Electronic music production, said the producer Mr. Bill in one of his YouTube tutorials, is a game of amounts. It’s true. Bill was referring to the thousands of micro-adjustments one makes in the course of designing sounds, recording parts, arranging, and mixing a track of music. The process is simple but involved and very drawn out: electronic music production is a game of making micro-adjustments over time with the goal of getting the music sounding just so.
How do you know when the music is sounding just so?
How do you know if that last adjustment you just made is the final one, or the first step in another round of adjustments?
You trust your ear. You trust your sense of how what you’re doing compares to what you’ve heard others do. You trust your intuition that what you’re making is either boring or exciting, a rehashing of old gestures, or a sound that’s genuinely new (for now).
Since micro-adjustments is the name of the game you need to get comfortable making them constantly over time, in the same way that you season and taste your food as you’re cooking it, always adjusting and manipulating the ratios of its various components. Adjusting is a gentle form of manipulation, a way to alter elements of the music slightly so these elements fit better with what is around them.
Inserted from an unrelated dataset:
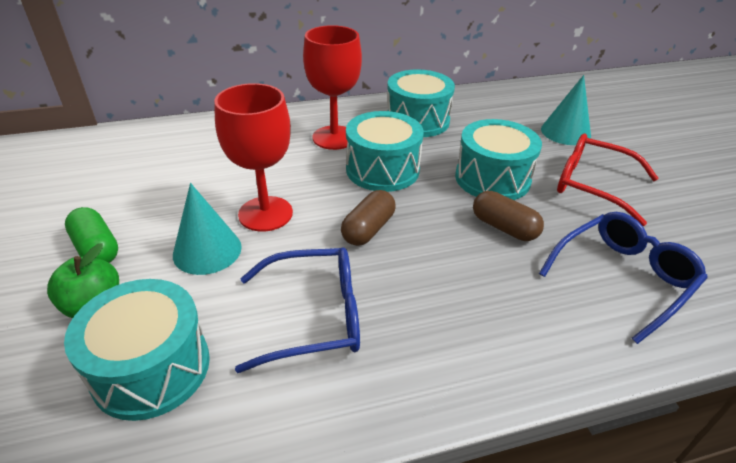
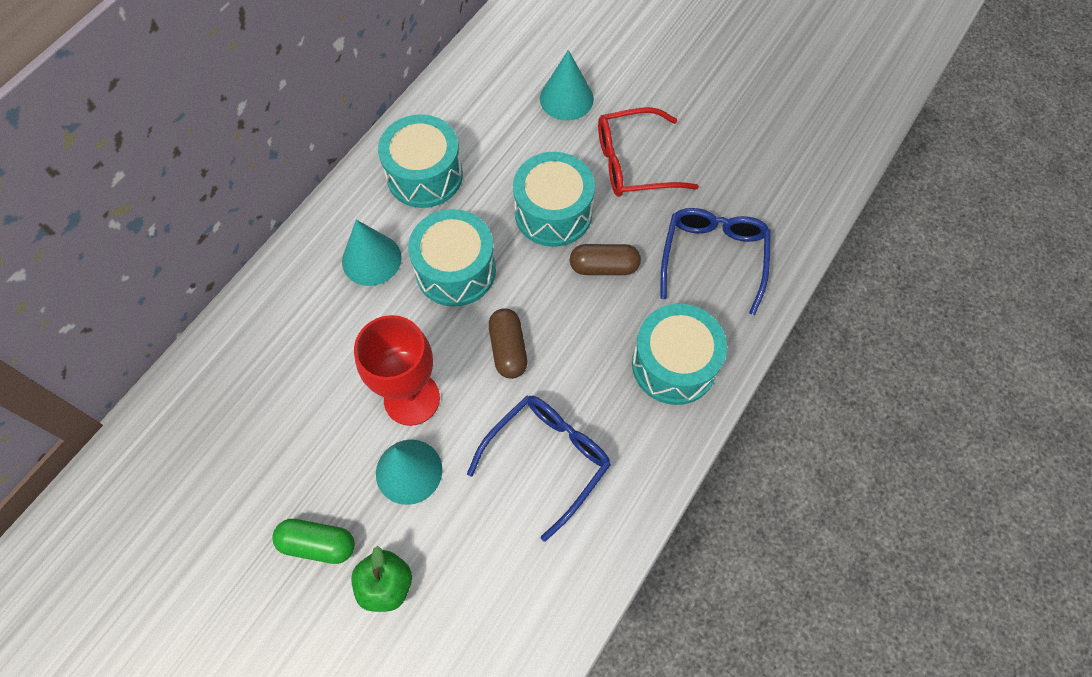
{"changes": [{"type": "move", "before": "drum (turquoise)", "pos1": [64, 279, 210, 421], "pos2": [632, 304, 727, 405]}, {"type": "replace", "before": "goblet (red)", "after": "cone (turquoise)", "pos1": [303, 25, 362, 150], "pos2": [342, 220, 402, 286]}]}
For example, adjusting is leveling off a reverb tail so it doesn’t drown a sound, or EQing a drum sound so it’s less boxy. But each adjustment you make sets into motion a new set of relations among the parts. So when you bring down the level of the drums, everything else appears louder. Or when you brighten the noise layer of one sound, the other sounds sound dull by comparison.
With adjustment-making, the computer’s screen is your friend. On the screen you see everything in front of you—the parts, the arrangement, the levels, the waveforms, and the effects routing. With the screen as your lens you can zoom in on whatever resolution of the music-in-progress you want to see, all the way down to the sounds’ waveforms. You can zoom in so tight that a waveform now fills the screen as you hone in on a split-second of a sound’s attack point onset. It’s as if you’ve changed the size differential between you and the music, making the music into a skyscraper as you fiddle around on its ground floor. Or you can zoom out the other way, making a ten-minute piece into a five-inch ribbon sequence, the better to see its structure from afar.
Seeing the music’s components on the screen also helps you hear them better. I often spend time listening repeatedly to a section, looking at its parts layered horizontally on top of one another, trying to hear what I see. When I can’t hear something I zoom in on it, using my eyes to test the acuity of my ears. I look at the volume curve and start adjusting it upwards while I listen. If the change isn’t clear enough I exaggerate it, dragging the line way up and listening to how that sounds instead. The optimal volume is probably somewhere in the middle, but sometimes dramatic changes, at least at the onset of a sound, lead listeners in a way they need. The software designer Steve Duda explains this approach to mixing:
“With events and with parts, I’m emphasizing them at their start then bringing them back to the same [dynamic] place…The listener wants to be guided through the song and be shown the highlights. It’s amazing what can be solved with just good levels.”
Sometimes the music’s representation on the screen can articulate its structure and provide you with ideas on how to elaborate on that. With hundreds of layers of adjustments already automated in the track’s arrangement, the producer begins to notice visual patterns that might cue new ideas. For example, one of the parts fades out right here, illustrated by the volume line that descends from left to right. But you notice that the waveform has information hidden by the fade, so you adjust it by making it ascend instead and this makes audible some new pulsations. Now, with the volume curve turned upwards instead of down and the new pulsations audible, you have the idea to mirror that visual design elsewhere in the other parts. This inspires you to create a series of crescendos that dramatically lead into upcoming chords. This is the kind of production idea that you might not have had at the outset, but by making micro-adjustments cued by what you noticed displayed on the screen you found new ways of phrasing the music. As Jenny Odell describes the nature of idea formation in her book How To Do Nothing: “Any idea is actually an unstable, shifting intersection between myself and whatever I was encountering.”